Anyway, I get like this often, especially on return from a trip. Let’s hope I finally do something about it. And soon. Far too quickly I’ll be back to thinking it’s normal.

patience. and how to learn photog. or just learn.

scancafe2Oh yes, she’s still droning on about scancafe. As if she didn’t have plenty of other things to do in preparation for the trip (clean, organize, photocopy docs, buy stuff like a swim shirt/rashguard so that she dosen’t become one with the many Aussies who develop skin cancer, but does acquire a cute surfer-girl look. Okay, Andrea is making her get one. She like the pink). Okay, sorry, no more third person. I’m reviewing the scancafe images again, now that ‘quality control’ has rescanned and reloaded them. I’m deleting more, whilst trying my very best to be patient. (Shouldn’t this have been done weeks ago?) Instead of sharing the current frustrations, I’ll step back explain how I’m trying to approach this waste use of my time.

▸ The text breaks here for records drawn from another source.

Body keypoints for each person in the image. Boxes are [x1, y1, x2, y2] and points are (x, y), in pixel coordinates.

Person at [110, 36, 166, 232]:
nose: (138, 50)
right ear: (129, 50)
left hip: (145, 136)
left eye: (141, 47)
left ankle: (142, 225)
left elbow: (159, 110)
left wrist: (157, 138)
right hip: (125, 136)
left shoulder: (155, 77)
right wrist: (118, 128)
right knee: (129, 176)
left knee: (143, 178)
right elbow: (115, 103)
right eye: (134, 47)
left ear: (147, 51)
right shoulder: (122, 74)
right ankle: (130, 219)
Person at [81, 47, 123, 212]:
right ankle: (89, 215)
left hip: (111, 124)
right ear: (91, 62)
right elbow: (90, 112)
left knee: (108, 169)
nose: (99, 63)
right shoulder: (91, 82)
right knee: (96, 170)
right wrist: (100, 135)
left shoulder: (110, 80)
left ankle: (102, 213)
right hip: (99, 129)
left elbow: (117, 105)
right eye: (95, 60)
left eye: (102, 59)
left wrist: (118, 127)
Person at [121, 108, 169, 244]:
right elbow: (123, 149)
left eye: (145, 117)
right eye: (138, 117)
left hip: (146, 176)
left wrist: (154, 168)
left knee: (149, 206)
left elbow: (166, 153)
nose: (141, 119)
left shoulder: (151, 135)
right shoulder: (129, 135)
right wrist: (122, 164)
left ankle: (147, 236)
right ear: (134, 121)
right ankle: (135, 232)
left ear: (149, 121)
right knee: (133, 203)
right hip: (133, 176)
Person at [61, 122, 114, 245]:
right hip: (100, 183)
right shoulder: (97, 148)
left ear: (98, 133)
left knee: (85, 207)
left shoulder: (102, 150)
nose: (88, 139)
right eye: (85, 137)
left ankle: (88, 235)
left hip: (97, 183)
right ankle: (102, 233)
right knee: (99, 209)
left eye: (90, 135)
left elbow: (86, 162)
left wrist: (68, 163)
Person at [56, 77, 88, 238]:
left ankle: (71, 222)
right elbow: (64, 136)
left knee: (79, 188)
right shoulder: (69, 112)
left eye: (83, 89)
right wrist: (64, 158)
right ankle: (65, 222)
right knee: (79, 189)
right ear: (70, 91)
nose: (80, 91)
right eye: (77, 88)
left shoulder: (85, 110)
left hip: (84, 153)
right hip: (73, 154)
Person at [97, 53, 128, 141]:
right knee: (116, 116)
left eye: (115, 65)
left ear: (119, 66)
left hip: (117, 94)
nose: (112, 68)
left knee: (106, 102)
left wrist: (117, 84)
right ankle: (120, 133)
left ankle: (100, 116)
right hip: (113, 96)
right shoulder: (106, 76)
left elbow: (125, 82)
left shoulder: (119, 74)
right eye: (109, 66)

Looking at almost every image I took from 1998-2003, and deleting the ones I don’t want, I’m trying to note why some work and others don’t. Missed expressions, bad exposures, off compositions obviously kill an image. I’m noticing what I did right and what I didn’t. There is a huge improvement over the years, and I’m hoping this time editing will help me while shooting. I’m also trying to notice what focal lengths I tend toward, and light techniques in difficult lighting.

I find that I learn best by a combination of repetition and osmosis. Instead of writing down notes, I’m just letting my brain take in info passively as I sift through all the images, and let it absorb what makes an image work. It’s a longer process than studying more actively, and there are times I do that as well, but I feel that this method is deeper and longer lasting, because it integrates naturally with what I already know.

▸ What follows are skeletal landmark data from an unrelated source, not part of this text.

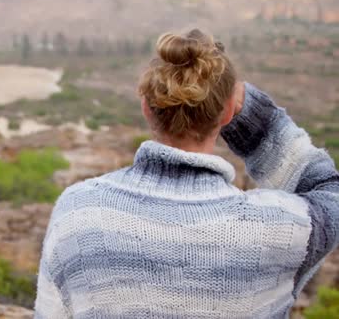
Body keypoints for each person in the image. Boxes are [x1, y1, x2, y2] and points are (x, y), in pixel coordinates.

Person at [34, 28, 339, 318]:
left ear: (145, 106)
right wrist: (255, 118)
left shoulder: (78, 212)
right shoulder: (280, 228)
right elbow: (328, 191)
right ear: (230, 112)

I would like a year off (who wouldn’t) to work on photos, thoughts, and yoga. Integrate and develop what little I know. Hmmm.

the next trip: down under

rani elephant sri lanka

Now that I’m almost done with editing and posting the Sri Lanka pics (above, Rani. More in the next post), my free time has been hijacked by planning for the next trip. I bought tickets this week for an eight week trip to Australia, a 40-hr journey to Perth (perhaps more door-to-door), where I’ll meet Andrea. We’ll hang out there awhile and then head south to Margaret River, Esperance, and continue on across to Adelaide, Melbourne, Canberra, and Sydney. Yes, this is a huge trip to be taken in Andrea’s green station wagon, purchased more or less for this sort of trip. I’m excited because I can use some time camping and resting on the beach after so much city life. Will be an adventure if the car breaks down, but that’s all part of the deal. Anyone who tells me this is mad can read about my friend Sherry’s lone bike trip across Australia. I think we can manage it in a car (though that train does look nice).

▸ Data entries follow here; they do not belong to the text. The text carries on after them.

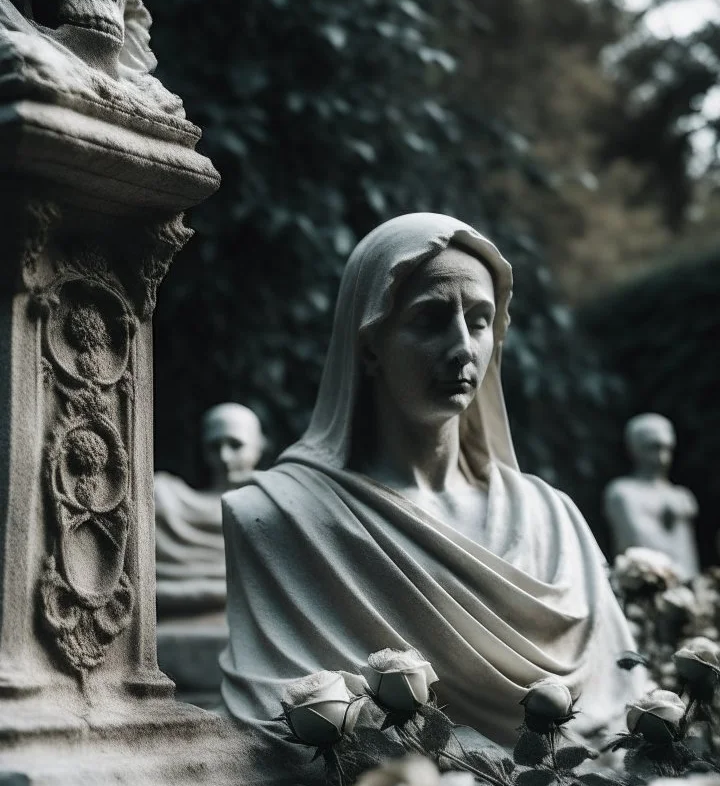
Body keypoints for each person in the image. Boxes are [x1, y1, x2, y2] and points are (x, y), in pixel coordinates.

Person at [221, 213, 643, 751]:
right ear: (369, 343)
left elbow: (627, 704)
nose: (464, 346)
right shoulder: (280, 515)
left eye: (481, 320)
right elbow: (277, 730)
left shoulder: (553, 518)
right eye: (431, 318)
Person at [155, 403, 264, 616]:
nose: (224, 457)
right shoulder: (170, 499)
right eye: (215, 447)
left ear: (258, 445)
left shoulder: (274, 509)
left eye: (236, 445)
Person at [604, 413, 700, 582]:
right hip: (646, 587)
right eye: (653, 447)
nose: (662, 457)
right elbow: (637, 542)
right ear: (635, 448)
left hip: (687, 587)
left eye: (667, 448)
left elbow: (687, 552)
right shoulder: (622, 493)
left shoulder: (682, 496)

So I’m a bit behind on finishing up on the Sri Lanka stories. I’d hoped to be finished by now. And scancafe is meant to have my 5,000 some images ready to peruse—in ten days. To divide the free time between finishing and planning is difficult, as plans have a deadline. (Though it might not seem so from my travels, I do work.) I’m hoping to write and edit a bit as I go on this trip, but we’ll see. It is nice to set the laptop down (if not the camera).

Any thoughts (advice, experiences, etc) are very welcome.